§ Data shown:
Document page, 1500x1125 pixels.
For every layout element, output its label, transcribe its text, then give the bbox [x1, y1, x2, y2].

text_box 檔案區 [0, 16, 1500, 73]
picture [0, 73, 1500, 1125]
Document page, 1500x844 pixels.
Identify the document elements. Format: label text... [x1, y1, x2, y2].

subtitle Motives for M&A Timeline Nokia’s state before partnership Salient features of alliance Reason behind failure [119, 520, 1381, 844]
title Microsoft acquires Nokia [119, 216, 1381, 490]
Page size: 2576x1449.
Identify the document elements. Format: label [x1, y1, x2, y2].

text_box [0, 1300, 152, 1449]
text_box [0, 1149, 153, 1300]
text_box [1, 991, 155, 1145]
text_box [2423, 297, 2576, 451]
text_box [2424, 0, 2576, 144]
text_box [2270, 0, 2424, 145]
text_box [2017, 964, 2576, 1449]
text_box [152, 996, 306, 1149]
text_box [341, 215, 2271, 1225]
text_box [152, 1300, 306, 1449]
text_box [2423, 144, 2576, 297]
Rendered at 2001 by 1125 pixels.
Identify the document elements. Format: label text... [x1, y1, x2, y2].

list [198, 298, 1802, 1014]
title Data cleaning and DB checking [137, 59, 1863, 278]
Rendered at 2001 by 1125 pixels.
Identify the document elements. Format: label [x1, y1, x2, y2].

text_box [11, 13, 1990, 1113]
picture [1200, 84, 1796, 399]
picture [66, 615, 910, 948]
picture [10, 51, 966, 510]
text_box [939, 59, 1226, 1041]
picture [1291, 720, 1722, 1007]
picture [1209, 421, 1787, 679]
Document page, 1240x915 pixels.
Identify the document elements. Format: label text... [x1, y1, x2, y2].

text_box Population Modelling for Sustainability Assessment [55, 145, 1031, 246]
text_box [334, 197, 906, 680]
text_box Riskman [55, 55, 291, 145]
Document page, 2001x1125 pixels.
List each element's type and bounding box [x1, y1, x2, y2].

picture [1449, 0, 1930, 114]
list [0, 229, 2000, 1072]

§ Exercise requirements: Return only the lines above that run from the opening line through the line containing "Document page, 1240x915 pixels.", exactly as written.

§ Your solution:
Document page, 1500x1125 pixels.
For every layout element, output its label, transcribe its text, then give the bbox [x1, y1, x2, y2].

text_box 檔案區 [0, 16, 1500, 73]
picture [0, 73, 1500, 1125]
Document page, 1500x844 pixels.
Identify the document elements. Format: label text... [x1, y1, x2, y2].

subtitle Motives for M&A Timeline Nokia’s state before partnership Salient features of alliance Reason behind failure [119, 520, 1381, 844]
title Microsoft acquires Nokia [119, 216, 1381, 490]
Page size: 2576x1449.
Identify the document elements. Format: label [x1, y1, x2, y2].

text_box [0, 1300, 152, 1449]
text_box [0, 1149, 153, 1300]
text_box [1, 991, 155, 1145]
text_box [2423, 297, 2576, 451]
text_box [2424, 0, 2576, 144]
text_box [2270, 0, 2424, 145]
text_box [2017, 964, 2576, 1449]
text_box [152, 996, 306, 1149]
text_box [341, 215, 2271, 1225]
text_box [152, 1300, 306, 1449]
text_box [2423, 144, 2576, 297]
Rendered at 2001 by 1125 pixels.
Identify the document elements. Format: label text... [x1, y1, x2, y2].

list [198, 298, 1802, 1014]
title Data cleaning and DB checking [137, 59, 1863, 278]
Rendered at 2001 by 1125 pixels.
Identify the document elements. Format: label [x1, y1, x2, y2].

text_box [11, 13, 1990, 1113]
picture [1200, 84, 1796, 399]
picture [66, 615, 910, 948]
picture [10, 51, 966, 510]
text_box [939, 59, 1226, 1041]
picture [1291, 720, 1722, 1007]
picture [1209, 421, 1787, 679]
Document page, 1240x915 pixels.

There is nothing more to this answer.